KUTIPAN TEKS:
==================================================

20 January 2022, 22:58 WIB

PLN Beberkan Sejumlah Masalah dalam Perdagangan Emisi Karbon 


Insi Nantika Jelita | Ekonomi

Antara/Indrianto Eko Suwarso
 Antara/Indrianto Eko Suwarso
PLTP Kamojang di Garut, Jawa Barat, salah satu upaya PLN mengurangi gas rumah kaca di Indonesia

DIREKTUR Manajemen Sumber Daya Manusia PT PLN Yusuf Didi Setiarto mengakui, masih ada beberapa tantangan dalam implementasi regulasi Peraturan Presiden (Perpres) nomor 98 tahun 2021 tentang Nilai Ekonomi Karbon (NEK). 

Beberapa di antaranya terkait kapasitas sumber daya manusia yang masih perlu dikembangkan, sistem pengukuran, pelaporan dan verifikasi (Measurement, Reporting, Verification atau MRV) yang belum beroperasi secara penuh. 

Kemudian soal perencanaan implementasi nilai ekonomi karbon yang masih dianggap belum optimal. 

"Oleh karena itu, ketentuan mengenai mekanisme implementasi cap, trade and tax dibutuhkan sebagai rujukan bagi PLN sebagai persiapan implementasi NEK di Indonesia," kata Didi dalam keterangannya, Kamis (20/1). 

Dia menjelaskan, PLN telah melakukan uji coba perdagangan karbon nasional melalui dua skema, yaitu perdagangan kuota emisi dan pengimbangan emisi. 

Perdagangan emisi terjadi antara pembangkit yang melebihi emisi dengan pembangkit yang memiliki alokasi emisi yang tidak terpakai. 

"Adapun pengimbangan emisi dilakukan oleh PLTU dengan membeli kredit karbon atau sertifikat penurunan emisi yang dihasilkan oleh suatu aksi mitigasi perubahan iklim," ucapnya.

==================================================

BAHAN YANG DISEDIAKAN:
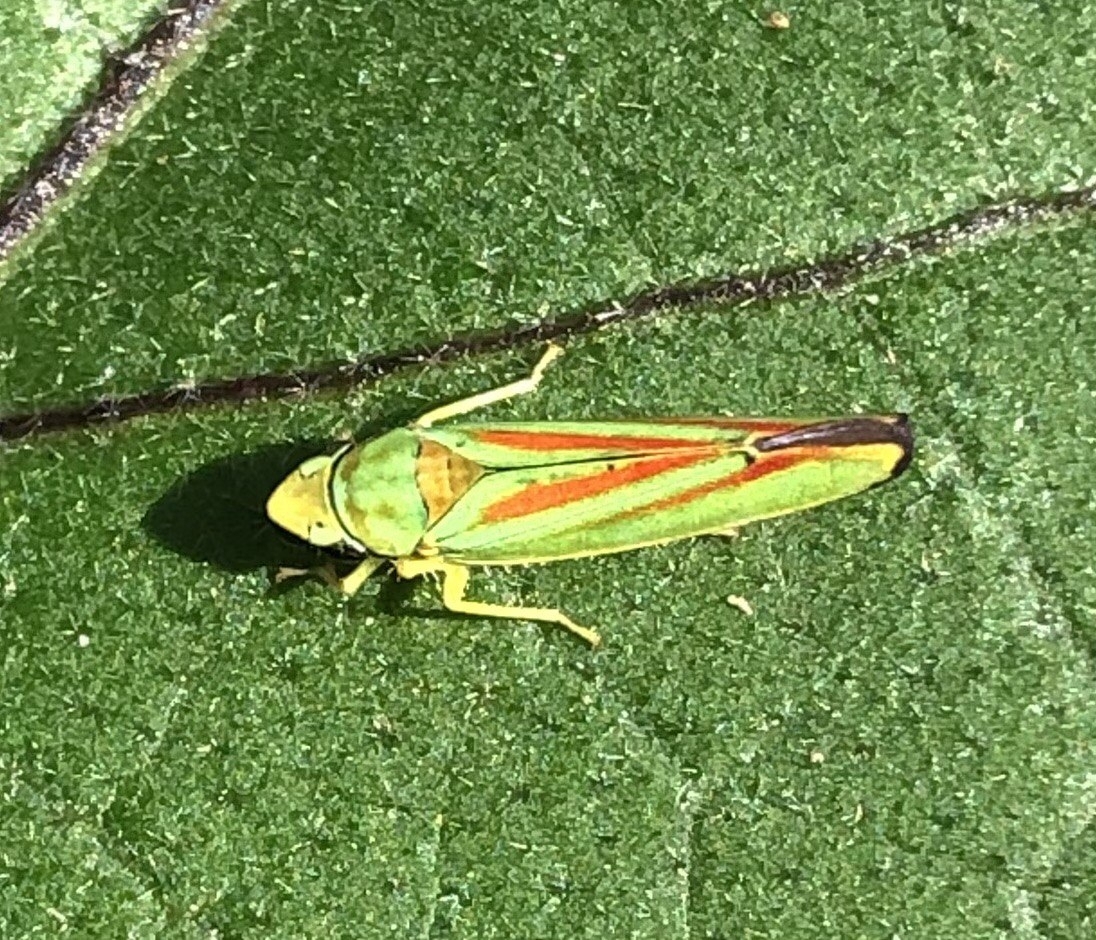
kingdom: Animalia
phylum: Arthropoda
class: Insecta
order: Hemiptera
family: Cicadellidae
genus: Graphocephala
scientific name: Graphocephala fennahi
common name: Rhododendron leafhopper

==================================================

LANGKAH PENGERJAAN:
**A.** Menurut kutipan teks, mengapa PLN membutuhkan ketentuan mengenai mekanisme implementasi cap, trade and tax? Jawab dalam satu hingga tiga kalimat.
**B.** Ubah baris-baris dari seluruh entri menjadi daftar JSON berisi string, satu string untuk setiap baris, tanpa baris kosong dan tanpa gambar.
Kutipan teks dan entri di atas tidak saling berkaitan.

HASIL LATIHAN:
**A.** PLN membutuhkan ketentuan itu sebagai rujukan dalam persiapan implementasi NEK di Indonesia. Alasannya, implementasi Perpres nomor 98 tahun 2021 masih menghadapi beberapa tantangan. Tantangan itu adalah kapasitas sumber daya manusia yang masih perlu dikembangkan, sistem MRV yang belum beroperasi secara penuh, dan perencanaan implementasi nilai ekonomi karbon yang dianggap belum optimal.

**B.**
[
  "kingdom: Animalia",
  "phylum: Arthropoda",
  "class: Insecta",
  "order: Hemiptera",
  "family: Cicadellidae",
  "genus: Graphocephala",
  "scientific name: Graphocephala fennahi",
  "common name: Rhododendron leafhopper"
]